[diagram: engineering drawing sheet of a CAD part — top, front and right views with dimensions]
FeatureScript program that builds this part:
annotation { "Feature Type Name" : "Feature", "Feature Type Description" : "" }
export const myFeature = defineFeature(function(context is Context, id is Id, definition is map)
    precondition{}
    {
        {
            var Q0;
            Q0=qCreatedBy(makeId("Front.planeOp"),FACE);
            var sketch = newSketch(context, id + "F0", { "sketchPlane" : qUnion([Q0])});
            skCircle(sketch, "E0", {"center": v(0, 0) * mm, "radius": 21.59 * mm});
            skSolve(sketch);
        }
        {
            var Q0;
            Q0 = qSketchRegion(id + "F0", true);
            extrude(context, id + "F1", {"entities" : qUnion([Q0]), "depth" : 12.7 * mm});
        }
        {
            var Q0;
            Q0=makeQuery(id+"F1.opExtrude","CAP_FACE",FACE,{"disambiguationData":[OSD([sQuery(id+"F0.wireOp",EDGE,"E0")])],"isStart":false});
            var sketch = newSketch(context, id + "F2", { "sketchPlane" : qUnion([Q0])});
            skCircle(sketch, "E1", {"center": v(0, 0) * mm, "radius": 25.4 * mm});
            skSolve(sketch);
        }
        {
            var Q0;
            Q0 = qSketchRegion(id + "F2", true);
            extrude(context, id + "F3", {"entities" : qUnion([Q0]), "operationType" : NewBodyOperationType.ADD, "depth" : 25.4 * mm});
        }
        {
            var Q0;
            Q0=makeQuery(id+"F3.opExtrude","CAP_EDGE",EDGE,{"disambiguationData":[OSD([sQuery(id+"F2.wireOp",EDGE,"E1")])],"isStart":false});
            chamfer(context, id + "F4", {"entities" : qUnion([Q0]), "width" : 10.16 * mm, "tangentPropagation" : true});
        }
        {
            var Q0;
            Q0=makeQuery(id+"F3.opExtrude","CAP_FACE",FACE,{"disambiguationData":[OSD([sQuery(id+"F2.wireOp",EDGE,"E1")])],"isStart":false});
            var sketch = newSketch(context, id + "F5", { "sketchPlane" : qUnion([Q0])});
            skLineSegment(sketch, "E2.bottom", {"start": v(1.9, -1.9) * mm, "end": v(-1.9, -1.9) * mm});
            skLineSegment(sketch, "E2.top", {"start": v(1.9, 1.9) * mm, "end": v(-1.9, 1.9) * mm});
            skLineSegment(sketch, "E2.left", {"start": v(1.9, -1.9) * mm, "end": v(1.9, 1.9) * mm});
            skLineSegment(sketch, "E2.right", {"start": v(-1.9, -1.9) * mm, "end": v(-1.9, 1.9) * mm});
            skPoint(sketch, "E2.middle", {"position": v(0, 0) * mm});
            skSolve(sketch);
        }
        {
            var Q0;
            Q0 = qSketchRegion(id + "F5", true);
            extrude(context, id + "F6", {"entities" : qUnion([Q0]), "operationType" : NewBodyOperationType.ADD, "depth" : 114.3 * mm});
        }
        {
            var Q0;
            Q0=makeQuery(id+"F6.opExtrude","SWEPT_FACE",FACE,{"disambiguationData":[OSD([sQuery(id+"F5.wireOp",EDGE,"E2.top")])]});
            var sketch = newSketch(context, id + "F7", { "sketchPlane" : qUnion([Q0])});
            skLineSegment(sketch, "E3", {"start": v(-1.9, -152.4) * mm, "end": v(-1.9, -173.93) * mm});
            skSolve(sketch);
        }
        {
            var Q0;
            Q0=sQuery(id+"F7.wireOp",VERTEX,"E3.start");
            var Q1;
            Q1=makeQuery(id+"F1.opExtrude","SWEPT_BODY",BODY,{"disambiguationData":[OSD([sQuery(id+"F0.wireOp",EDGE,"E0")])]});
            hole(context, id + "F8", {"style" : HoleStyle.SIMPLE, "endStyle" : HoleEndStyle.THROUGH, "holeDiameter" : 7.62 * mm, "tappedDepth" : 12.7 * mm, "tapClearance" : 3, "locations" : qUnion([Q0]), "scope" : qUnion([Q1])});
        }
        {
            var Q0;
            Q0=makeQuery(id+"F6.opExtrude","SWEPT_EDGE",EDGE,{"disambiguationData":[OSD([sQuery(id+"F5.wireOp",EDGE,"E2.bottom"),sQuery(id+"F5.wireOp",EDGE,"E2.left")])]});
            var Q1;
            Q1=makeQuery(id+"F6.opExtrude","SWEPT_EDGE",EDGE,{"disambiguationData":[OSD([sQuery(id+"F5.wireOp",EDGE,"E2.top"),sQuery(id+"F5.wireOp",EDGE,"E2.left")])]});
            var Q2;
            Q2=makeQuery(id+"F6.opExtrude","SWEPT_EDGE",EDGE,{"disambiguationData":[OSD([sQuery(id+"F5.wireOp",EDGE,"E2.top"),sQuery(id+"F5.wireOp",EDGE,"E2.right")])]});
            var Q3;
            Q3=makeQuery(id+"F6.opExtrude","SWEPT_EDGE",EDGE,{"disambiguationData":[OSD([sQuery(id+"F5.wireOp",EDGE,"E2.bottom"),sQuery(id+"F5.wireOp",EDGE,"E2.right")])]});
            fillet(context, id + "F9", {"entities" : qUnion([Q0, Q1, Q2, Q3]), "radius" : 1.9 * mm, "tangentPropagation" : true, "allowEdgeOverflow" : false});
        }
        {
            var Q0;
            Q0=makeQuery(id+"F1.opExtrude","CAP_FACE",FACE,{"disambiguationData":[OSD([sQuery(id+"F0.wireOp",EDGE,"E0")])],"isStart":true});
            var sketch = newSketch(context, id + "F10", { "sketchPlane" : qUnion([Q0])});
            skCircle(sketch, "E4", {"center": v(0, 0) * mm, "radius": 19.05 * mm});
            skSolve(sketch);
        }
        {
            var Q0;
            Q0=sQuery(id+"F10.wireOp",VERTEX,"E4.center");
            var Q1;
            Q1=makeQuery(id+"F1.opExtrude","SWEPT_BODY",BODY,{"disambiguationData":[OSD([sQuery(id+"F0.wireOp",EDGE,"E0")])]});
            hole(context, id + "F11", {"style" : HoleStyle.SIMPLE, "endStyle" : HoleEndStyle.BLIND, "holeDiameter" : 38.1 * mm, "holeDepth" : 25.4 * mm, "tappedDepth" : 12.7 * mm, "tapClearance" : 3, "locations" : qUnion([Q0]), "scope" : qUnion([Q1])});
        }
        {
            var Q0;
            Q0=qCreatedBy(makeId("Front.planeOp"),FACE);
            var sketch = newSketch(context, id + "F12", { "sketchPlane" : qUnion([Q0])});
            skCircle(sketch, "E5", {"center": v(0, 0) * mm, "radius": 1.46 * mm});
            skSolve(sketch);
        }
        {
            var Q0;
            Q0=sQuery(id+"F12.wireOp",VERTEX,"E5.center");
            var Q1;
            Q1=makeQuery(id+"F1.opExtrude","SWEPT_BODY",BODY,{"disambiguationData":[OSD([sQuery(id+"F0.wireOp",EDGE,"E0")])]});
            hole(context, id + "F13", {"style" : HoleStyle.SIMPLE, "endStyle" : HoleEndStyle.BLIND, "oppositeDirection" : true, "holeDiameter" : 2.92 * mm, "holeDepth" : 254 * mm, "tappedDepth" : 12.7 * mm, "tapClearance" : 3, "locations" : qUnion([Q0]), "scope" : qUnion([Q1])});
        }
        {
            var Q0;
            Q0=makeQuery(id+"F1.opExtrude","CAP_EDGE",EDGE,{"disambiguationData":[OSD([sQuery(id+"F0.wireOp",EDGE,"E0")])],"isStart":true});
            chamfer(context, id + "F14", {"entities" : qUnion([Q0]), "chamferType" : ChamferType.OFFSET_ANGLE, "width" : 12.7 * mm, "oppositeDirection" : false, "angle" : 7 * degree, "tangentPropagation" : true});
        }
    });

■ Aim
Extract each line of the data above that contains the string "right".

■ Result of this task
[diagram: engineering drawing sheet of a CAD part — top, front and right views with dimensions]
            skLineSegment(sketch, "E2.right", {"start": v(-1.9, -1.9) * mm, "end": v(-1.9, 1.9) * mm});
            Q2=makeQuery(id+"F6.opExtrude","SWEPT_EDGE",EDGE,{"disambiguationData":[OSD([sQuery(id+"F5.wireOp",EDGE,"E2.top"),sQuery(id+"F5.wireOp",EDGE,"E2.right")])]});
            Q3=makeQuery(id+"F6.opExtrude","SWEPT_EDGE",EDGE,{"disambiguationData":[OSD([sQuery(id+"F5.wireOp",EDGE,"E2.bottom"),sQuery(id+"F5.wireOp",EDGE,"E2.right")])]});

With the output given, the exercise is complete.